__What to do__:
Pull out each line of the items below that contains the string "values". Case counts.

__Data for the task__:
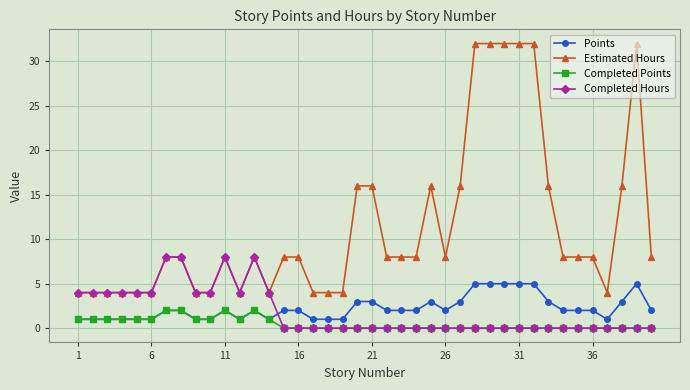

Which series has the widest spread of values?

Estimated Hours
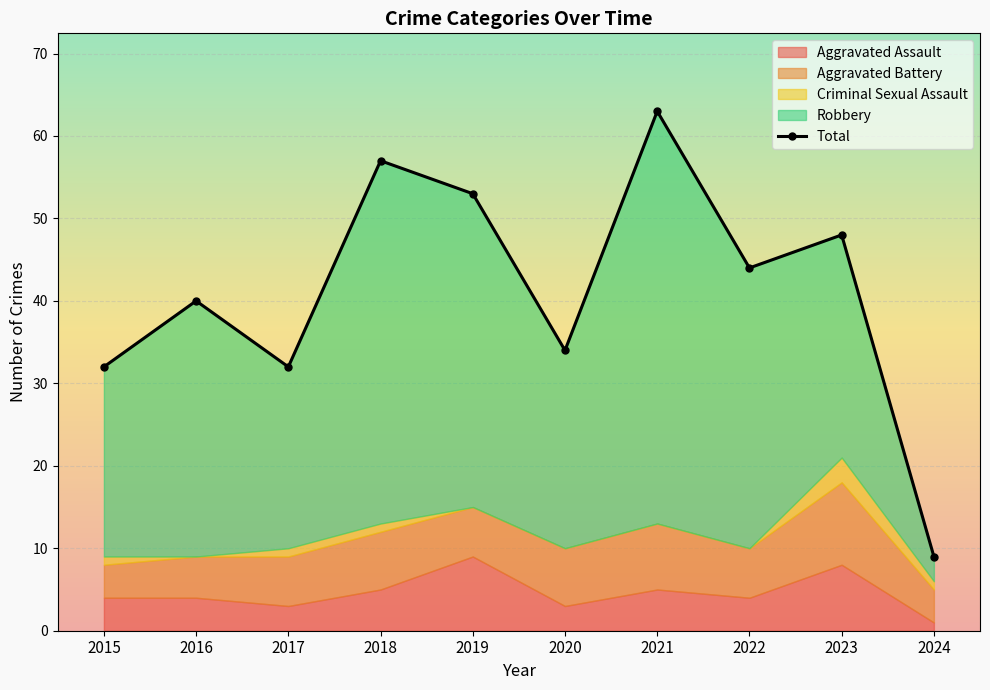

What is the difference between the highest and lowest values at 2021?

63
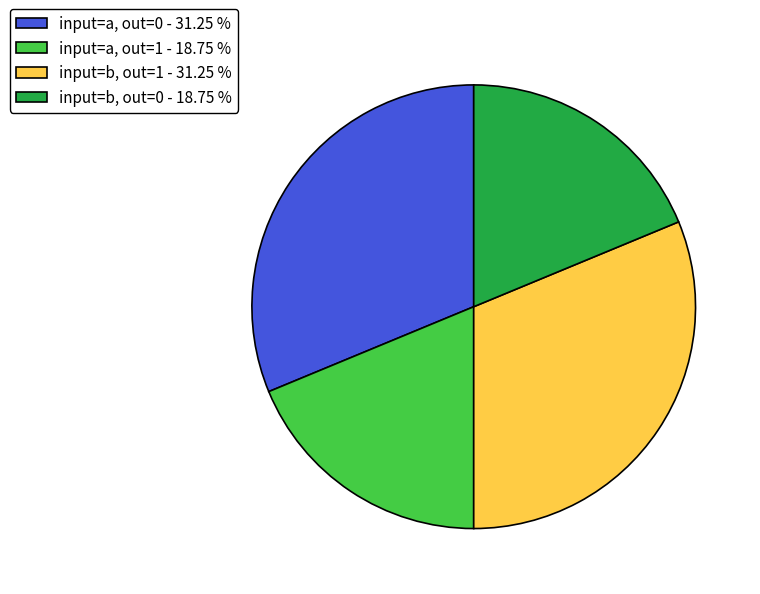

Between input=b, out=0 - 18.75 % and input=a, out=0 - 31.25 %, which is larger?

input=a, out=0 - 31.25 %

__Worked solution__:
Which series has the widest spread of values?
What is the difference between the highest and lowest values at 2021?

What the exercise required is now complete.